Victoria Bartlett Goes Skin Deep

Published June 1, 2012

British designer Victoria Bartlett has never shied away from exploring the intricacies of the human body. After all, her CFDA-nominated RTW line VPL was originally founded with the desire to bridge the gap between lingerie and sportswear, employing nude tones, ample cut-outs and curve-hugging latex and jersey to draw attention to the subtle movements of the female figure.

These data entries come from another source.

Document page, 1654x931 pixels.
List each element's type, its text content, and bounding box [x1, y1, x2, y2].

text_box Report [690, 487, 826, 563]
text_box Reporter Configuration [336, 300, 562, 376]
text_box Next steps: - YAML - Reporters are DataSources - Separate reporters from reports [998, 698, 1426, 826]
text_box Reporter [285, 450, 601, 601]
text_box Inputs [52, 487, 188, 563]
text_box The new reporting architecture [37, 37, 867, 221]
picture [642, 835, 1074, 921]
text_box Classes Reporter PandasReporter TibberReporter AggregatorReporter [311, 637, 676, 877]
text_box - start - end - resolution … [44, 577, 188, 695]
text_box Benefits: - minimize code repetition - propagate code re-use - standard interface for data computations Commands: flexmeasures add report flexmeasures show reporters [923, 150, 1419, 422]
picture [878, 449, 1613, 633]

Her latest endeavor, a group exhibition at her store and studio on Mercer Street and accompanying art book co-curated by INPUT’s Renee Vara, examines this theme of embracing body consciousness in medium-spanning form, with pieces by 15 well-known artists, including David Armstrong, Adam McEwen, Jack Pierson, taking on the topic.

“All of the artists are somewhat related to me—through working relationships, knowing them personally, or just through work that I’ve loved and integrated into my referencing and my love of the body,” explains Bartlett of the familiar group she assembled for Second Skin. “And I looked for a big variety in the mediums and types of interpretations of the work as I worked with them.”

This desire for diverse approaches to “second skin” meant emotionally-charged, text-based pieces for some (John Giorno’s “I would crawl”), more material-reliant, sensory explorations for others (Mark Borthwick’s plant and flower-covered poem collage), and in the case of sculptor Sarah Lucus, a physically-imposing, almost comically erotic work featuring an underwear and stocking-outfitted pile of limbs and genitalia.

The show will be on view until July 31.